Specifically, you wrote,
"These patients (2) should not be used in the calculation of any numbers. They (there) should be a reduction to the N count."
"When data does not fit the hypothesis....delete it until the hypothesis is supported. Now there is a great thesis upon which to build a trial."..."This is not like buying a dozen apples where you handpick the good and leave the bad." My comments are right on topic. You seem to think that one can simply cull data to obtain predefined results. You cannot.
The rest of your comments relate to " immunosupression" imposed by drug treatment. Your comments imply that the immune system is so completely decimated by drug treatment that it basically does not function. This is incorrect. Key immune-related blood cell parameters are all to be within or just slightly out of normal ranges for patient enrollment in the trial which means the patients are tolerating concomitant drug treatment. If not, these patients would be dying of unrelated illnesses i.e. infections, long before they succumbed to cancer.
That is not to say the immune system is not taxed. However, at present they are unable to quantify the effects of drug treatment on the immune system of glioma patients. Reason being, it has been published that gliomas inhibit T-cell proliferation and activation, induce regulatory T cells, and cause T-cell apoptosis by one or more mechanisms. So the cancer is doing a fine job of inhibiting the immune system all by itself. Indeed, the drug may actually be enhancing the immune response by depressing the tumor, albeit minimally.
One key purpose for DCVax therapy is to help the body circumvent the immunosuppression imposed by the glioma by priming the DC cells in vitro rather than depending on in vivo activation where the iimmunosupression activities of the glioma may take precedent.
All is not as obvious as it seems.
When data does not fit the hypothesis....delete it until the hypothesis is supported.
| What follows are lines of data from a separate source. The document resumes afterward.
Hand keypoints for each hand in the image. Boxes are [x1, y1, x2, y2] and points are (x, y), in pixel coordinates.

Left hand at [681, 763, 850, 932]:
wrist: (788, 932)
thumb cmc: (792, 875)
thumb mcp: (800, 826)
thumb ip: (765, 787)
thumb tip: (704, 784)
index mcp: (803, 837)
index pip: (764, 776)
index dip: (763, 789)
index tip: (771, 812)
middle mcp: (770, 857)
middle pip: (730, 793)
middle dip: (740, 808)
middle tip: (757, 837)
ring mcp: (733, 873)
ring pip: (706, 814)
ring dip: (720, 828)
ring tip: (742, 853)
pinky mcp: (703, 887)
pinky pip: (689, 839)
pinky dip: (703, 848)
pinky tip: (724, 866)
Now there is a great thesis upon which to build a trial. The whole point of large trial sizes is that aberrant data should become less of a factor in establishing the norm and the effectiveness of treatment. It is the same reason why smaller PII trial sizes often result in failures when drugs (treatments) are subjected to larger PIII trials. In smaller trials, anomalies can happen that generate both pseudo-negative as well as pseudo-positive results. This is not like buying a dozen apples where you handpick the good and leave the bad. If a treatment is good, it all comes out in the wash. Quite frankly, you should prefer it this way because the results becomes more difficult to refute when under review i.e......" see, even when we include these outliers, we still show the positive effectiveness of treatment..."
Think about it!!!
Great post, Buzz. At last a voice of reason.
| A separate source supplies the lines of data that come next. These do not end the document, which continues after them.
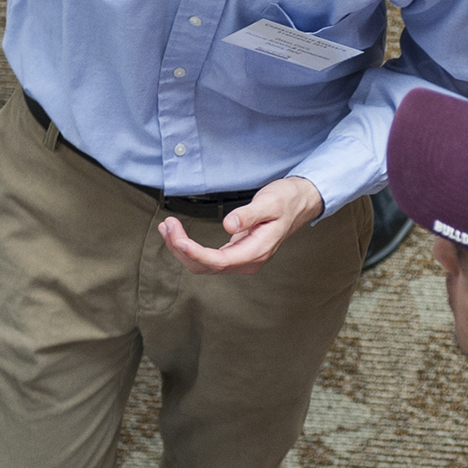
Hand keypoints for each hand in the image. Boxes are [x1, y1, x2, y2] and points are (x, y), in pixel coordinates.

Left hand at [158, 175, 323, 273]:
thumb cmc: (287, 200)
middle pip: (205, 266)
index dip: (195, 253)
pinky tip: (177, 234)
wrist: (300, 202)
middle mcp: (248, 261)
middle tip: (168, 225)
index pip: (218, 261)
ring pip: (203, 265)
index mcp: (256, 252)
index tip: (177, 239)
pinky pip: (207, 258)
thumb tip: (229, 225)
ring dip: (181, 249)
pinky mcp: (236, 253)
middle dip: (181, 249)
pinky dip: (189, 248)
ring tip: (167, 227)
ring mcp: (241, 259)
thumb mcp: (270, 202)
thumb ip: (249, 215)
I remember back on the Keryx board when the cancer drug perifosine was being "modeled" during its PIII trial, by a number of pretty sharp posters. When the "modeled" trigger date came and went by at least a month or two (well beyond norms from other trials), I introduced similar cautions regarding comparators to placebo groups from unrelated trials. Of course that immediately labeled me a short .....until the data came out. Lo and behold, the placebo group in that particular trial unexpectedly lived much longer than the norms and the trial was to say the least, a bust.
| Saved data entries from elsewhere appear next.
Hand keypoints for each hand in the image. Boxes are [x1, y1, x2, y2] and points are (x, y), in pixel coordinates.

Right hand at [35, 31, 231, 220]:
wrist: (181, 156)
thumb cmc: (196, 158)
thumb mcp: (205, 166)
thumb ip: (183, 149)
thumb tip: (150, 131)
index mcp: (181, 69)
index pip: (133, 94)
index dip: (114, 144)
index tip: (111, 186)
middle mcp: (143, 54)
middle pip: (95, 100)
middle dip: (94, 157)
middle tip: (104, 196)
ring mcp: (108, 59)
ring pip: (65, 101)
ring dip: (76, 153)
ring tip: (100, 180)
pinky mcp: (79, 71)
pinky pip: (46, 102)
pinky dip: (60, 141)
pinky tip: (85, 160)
The greater the number of prior data points, the easier it becomes to model; however, the smaller the current trial size, the higher the probability that the norms may not be acquired during that trial. GBM is one of those whose mean patient life-span is well established but whose range in patient life-expectancy is all over the place. Also, since the FDA approved temozolomide for the treating newly diagnosed glioblastoma in 2005, the 2-year survival rate of glioblastoma patients has doubled, from 12% to about 25%. These and many other similar factors become difficult to account for when modeling.